Ryan Petty, whose daughter Alaina was killed in the Parkland shooting, said he hoped the report could help bridge those debates.
It’s not about figuring out, ‘Boy this student is a threat, let’s get law enforcement involved,’ he said. “That’s the perception a lot of educators have and it couldn’t be farther from the truth.”

Social and Mental Factors

Here are some of the report’s key findings:
  • Secondary schools were the most frequently targeted. Just 2 percent of the incidents occurred at elementary schools, while 75 percent occurred at high schools.
  • Attackers were usually white and they were overwhelmingly male. Mirroring the characteristics of U.S. mass shootings in general, 83 percent of the school attacks were carried out by males and 62 percent of the attackers were white.
  • Police presence varied. Nearly half of the schools with incidents employed at least one full-time school resource officer.
  • Guns were the most often used weapon. In what’s sure to add fuel to the gun-violence debate, of the 25 attacks involving firearms, 19 of the attackers obtained firearms from the home of a parent or relative. Nearly all the other attackers used knives.
  • Most attackers had a grievance. At 83 percent, grievances were the perpetrators’ most common motivation, usually against peers. Forty one percent were suicidal, and 37 percent had a desire to kill. (Attackers had multiple motivations.)
  • Many attackers had a plan. Half the attackers engaged in observable planning of their attacks, like researching weapons, documenting their plans, trying to recruit others, or packing a bag with weapons.
An eye-opening section of the report likely to kick up debate also details the combination of social, emotional, and behavioral factors that may have been linked to the attacks.
At least 40 percent of perpetrators had a mental-health diagnosis; 54 percent had received some kind of mental-health treatment; 80 percent had been bullied; and all but two came from homes with adverse childhood experiences, such as an incarcerated parent, abuse, or financial difficulty.
And every single attacker had faced high levels of stress from social, family, or academic problems. Almost three-quarters also had been disciplined at school within five years of the attack.
Those issues will resonate in the wake of the massacre at Marjory Stoneman Douglas High School in Parkland. Some families of the slain students there have blamed the tragedy in part on the district’s alleged failure to act on a record of the shooter’s mental-health problems, and its decision to put him in a program meant as an alternative to suspension and expulsion.

No Guarantee

The report also noted that four attackers had been referred to their school’s threat-assessment team, three of them within a year of the incident.
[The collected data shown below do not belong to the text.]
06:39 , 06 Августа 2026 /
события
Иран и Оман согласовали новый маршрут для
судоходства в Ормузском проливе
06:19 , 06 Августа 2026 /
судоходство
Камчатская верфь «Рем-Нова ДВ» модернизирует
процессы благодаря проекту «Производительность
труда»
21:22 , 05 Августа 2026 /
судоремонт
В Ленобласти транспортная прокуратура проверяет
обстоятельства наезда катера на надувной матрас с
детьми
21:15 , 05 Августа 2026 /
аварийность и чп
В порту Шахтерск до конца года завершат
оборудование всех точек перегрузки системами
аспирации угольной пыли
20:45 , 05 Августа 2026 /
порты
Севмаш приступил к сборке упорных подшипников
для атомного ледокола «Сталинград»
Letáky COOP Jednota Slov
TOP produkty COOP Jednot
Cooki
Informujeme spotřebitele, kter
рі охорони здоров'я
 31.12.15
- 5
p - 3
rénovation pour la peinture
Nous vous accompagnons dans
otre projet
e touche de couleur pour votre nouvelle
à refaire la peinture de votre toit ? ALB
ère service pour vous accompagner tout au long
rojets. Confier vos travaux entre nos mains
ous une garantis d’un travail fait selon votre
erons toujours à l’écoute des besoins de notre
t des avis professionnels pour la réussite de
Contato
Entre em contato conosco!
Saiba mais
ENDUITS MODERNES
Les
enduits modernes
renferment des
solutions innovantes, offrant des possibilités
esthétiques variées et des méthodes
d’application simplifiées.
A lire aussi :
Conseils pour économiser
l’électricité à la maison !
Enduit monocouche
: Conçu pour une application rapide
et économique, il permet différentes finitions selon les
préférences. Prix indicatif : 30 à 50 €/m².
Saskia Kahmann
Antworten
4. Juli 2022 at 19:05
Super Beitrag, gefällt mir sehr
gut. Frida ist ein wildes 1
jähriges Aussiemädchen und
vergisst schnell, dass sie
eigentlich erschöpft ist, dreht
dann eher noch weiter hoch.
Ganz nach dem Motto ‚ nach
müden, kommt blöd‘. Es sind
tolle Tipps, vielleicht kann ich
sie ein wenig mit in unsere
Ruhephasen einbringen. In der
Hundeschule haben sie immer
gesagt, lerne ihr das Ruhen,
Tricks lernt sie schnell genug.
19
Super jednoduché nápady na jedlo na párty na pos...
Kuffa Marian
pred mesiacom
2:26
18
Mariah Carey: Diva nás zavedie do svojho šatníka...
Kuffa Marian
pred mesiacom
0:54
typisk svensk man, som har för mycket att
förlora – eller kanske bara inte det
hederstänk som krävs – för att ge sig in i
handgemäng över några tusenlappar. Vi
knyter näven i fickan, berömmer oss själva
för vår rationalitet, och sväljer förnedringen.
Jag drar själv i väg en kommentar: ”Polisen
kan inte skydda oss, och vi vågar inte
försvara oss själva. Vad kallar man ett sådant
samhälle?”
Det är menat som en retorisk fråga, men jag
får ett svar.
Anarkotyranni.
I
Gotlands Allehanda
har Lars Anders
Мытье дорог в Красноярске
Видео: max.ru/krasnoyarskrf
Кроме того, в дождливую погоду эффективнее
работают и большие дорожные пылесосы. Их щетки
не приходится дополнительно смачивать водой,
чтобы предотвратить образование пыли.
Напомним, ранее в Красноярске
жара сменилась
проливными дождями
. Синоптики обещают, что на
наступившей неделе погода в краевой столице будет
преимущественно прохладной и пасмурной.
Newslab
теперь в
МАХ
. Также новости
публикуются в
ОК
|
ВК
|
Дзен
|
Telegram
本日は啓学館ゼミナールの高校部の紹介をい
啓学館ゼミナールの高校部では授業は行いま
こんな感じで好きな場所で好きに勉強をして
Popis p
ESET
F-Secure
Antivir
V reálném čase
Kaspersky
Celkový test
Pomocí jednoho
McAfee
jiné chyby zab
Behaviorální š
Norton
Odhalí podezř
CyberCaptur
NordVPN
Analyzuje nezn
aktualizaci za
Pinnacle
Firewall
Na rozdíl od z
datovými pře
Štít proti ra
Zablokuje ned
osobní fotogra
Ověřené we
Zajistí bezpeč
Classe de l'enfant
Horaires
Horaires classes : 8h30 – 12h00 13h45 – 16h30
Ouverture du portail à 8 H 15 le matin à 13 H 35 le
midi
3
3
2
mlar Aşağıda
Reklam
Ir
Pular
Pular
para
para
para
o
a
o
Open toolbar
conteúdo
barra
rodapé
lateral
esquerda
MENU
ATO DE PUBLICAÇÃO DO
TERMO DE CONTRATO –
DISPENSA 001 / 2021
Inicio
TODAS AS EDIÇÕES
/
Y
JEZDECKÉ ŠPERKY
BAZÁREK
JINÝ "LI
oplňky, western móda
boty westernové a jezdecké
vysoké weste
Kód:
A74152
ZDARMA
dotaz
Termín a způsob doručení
In some cases, the team didn’t review all the available data, and in one case, a team considered a student low risk despite several troubling pieces of data.
That’s a good reminder that risk-mitigation approaches shown to be effective, like threat assessment, aren’t foolproof, and they depend on good implementation to work.
Petty said threat assessments teams need to be meeting regularly. That way they can be comfortable with each other, with the threat assessment process, and be willing to share pieces of relevant information when a threat occurs.
“My guess is where these are failing, you’ll find threat teams that are meeting only when there’s an identified threat. Where they’re working, they’re meeting on a regular basis,” he said.
Many states have considered or passed legislation requiring schools to conduct threat assessments since the Parkland incident, though there is considerable variation in their policies.
Florida, Kentucky, Maryland, and Texas required all schools to begin it in the 2019-20 school year. Washington state schools will join them in 2020-21.